The New York Times and USA Today lead with the latest on the mutual fund industry scandal: The head of one of the largest funds resigned as did the head of the SEC's New England office (after he came under criticism that he didn't respond promptly to complaints of trouble at one company). And as the NYT headlines, regulators said in congressional testimony that a quarter of all major brokers have been involved in illegal trading. The Times, citing regulators and "other experts," says the problem isn't a lack of enforceable laws, it's simply a lack of enforcement. The Washington Post leads with the Senate's giving final congressional approval, via a voice vote, to President Bush's requested $87 billion military and aid package to Iraq and Afghanistan. The bill provides $1.7 billion less than Bush requested for rebuilding Iraq. The NYT says that the vote happened with only six members present, since many senators didn't want to be on record as supporting the package. The Los Angeles Times leads with some of California Gov.-Elect Schwarzenegger's first appointments: He made former L.A. Mayor Richard Riordan his education secretary and named Florida's budget chief as California's finance director.
The papers go inside with roundups of attacks in Iraq, with varying degrees of comprehensiveness: One GI was killed and one wounded in two incidents; a neighborhood council chairman in Baghdad was assassinated; a bomb exploded next to a pilgrims' hotel in Karbala, injuring six people; a roadside bomb missed a passing U.S. convoy and killed one Iraqi bystander and wounded 10; four mortars were lobbed at the coalition's HQ in Baghdad, nobody was injured. According to wire reports, another GI was killed this morning.
The WP, LAT, and NYT all head into or around Fallujah, trying to figure out what's driving resistance in what one resident told the Post is "the battlefield of all Iraq." U.S. commanders said it's because the units that preceded them weren't numerous or aggressive enough. Most Iraqis interviewedsay soldiers are to blame for being too quick on the trigger. "The Americans are creating enemies by the way they are treating people," one man told the Post. The pro-U.S. mayor's office was attacked eight times over the weekend. The mayor has fled, but GIs stayed to guard the building. Guerrillas "are trying to take over this town and turn it into a stronghold," one officer told the NYT. "And we are not going to let them do it."
One Egyptian-American soldier told the LAT, "The problem in the Sunni Triangle is that 70 percent of these people are completely uneducated.

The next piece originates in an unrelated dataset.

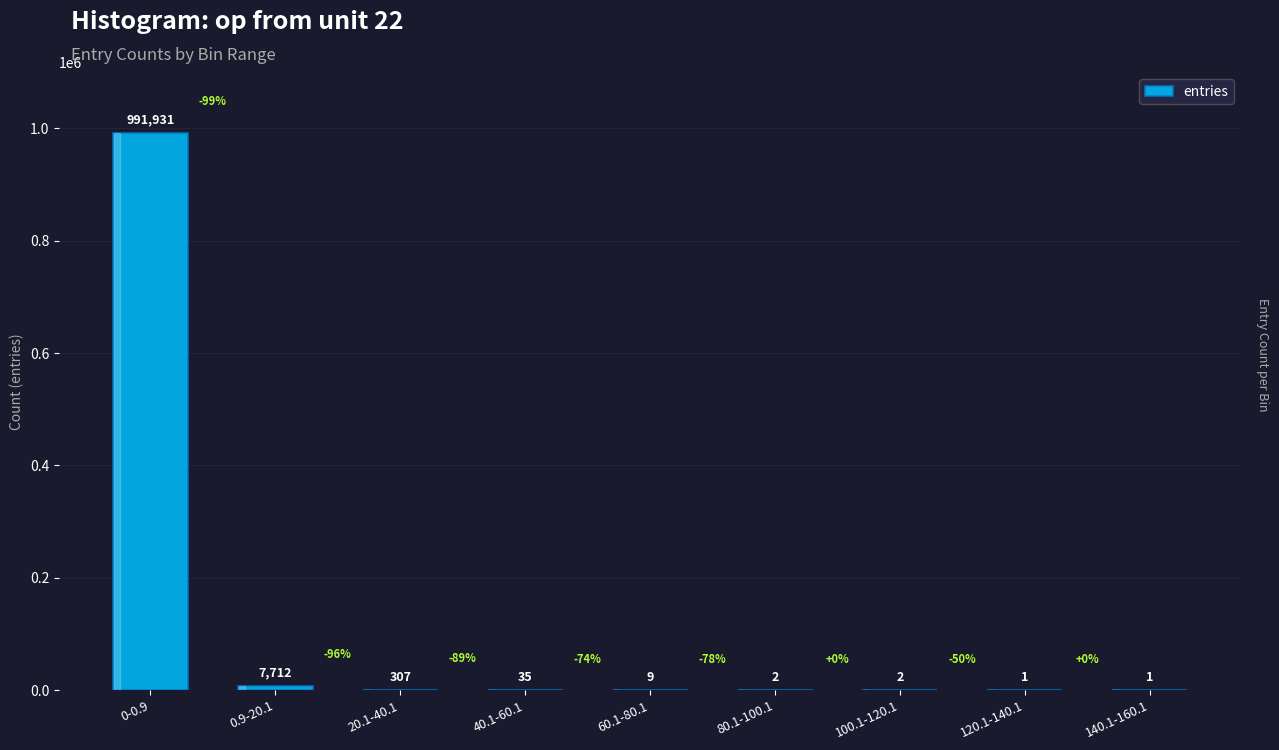

What is the sum of all values?

1000000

They figure if there's change, they lose."
Early editions of the LAT announced, "PORTABLE MISSILES MAY SOAR AS THREAT." The paper's final edition sobers up a bit, "PORTABLE MISSILES MAY RISE AS THREAT." But both headlines are off. As the article's eventually details (11th paragraph), the successful attack may have been a fluke, caused not so much by some ingenious new guerrilla strategy but instead by shortcomings in the chopper's tactics or equipment: "Most military aircraft flying in Iraq are outfitted with countermeasures that have proved extremely effective. Military investigators are looking into the possibility that the downed Chinook either was not outfitted with flares or was unable to deploy them. They are also trying to determine if crews were sufficiently varying their flying times and routes to hinder enemy attack." No doubt, the military will now move double-time to properly equip all aircraft in Iraq and pilots will be varying their routes plenty—meaning that the missile threat won't "soar," it will probably diminish.
The NYT also looks at how Iraqis are trying to get revenge for the horrors committed by Saddam's regime. "If I catch Saddam I won't kill him," said one man, whose teenage sister was disappeared. "I'll suck his blood. And if he escapes I'll follow him to the ends of the earth." Two hundred and sixty-two mass graves have been found. Yet the Times says there has been "no orgy of bloodshed," since most clerics have pushed for victims to seek compensation through courts. The bar association in Baghdad alone has received 50,000 claims against the old government.
The Wall Street Journal notes up high that Congress just sent Bush a $20 billion natural resources bill "laced with Republican-backed amendments" effectively overturning various court decisions on the environment.
The WP reefers Democratic Sen. Bob Graham's decision not to seek another term, meaning the Democrats may well lose that seat.
Fareed Zakaria argues in a WP op-ed that "Iraqification," which is très en vogue, "is less a winning strategy than an exit strategy." He continues:
The desperation to move faster and faster is going to have bad results. Accelerating the training schedule (which has already been accelerated twice before) will only produce an ineffective Iraqi army and police force. The idea of a quick transfer of political power is even more dangerous. The Iraqi state has gone from decades of Stalinism to total collapse. And there is no popular national political party or movement to hand power to. A quick transfer of authority to a weak central government would only encourage the Shiites, the Sunnis and the Kurds to retain de facto autonomy in their regions and fragment the country.
"The central problem in Vietnam," says Brookings's Kenneth Pollack, "was that we had a corrupt and ineffective local government that did not inspire either the allegiance or the confidence of the Vietnamese people. Whatever happened militarily became secondary to this fundamental political reality." We don't have that problem in Iraq. But a hasty Iraqification will almost certainly produce it.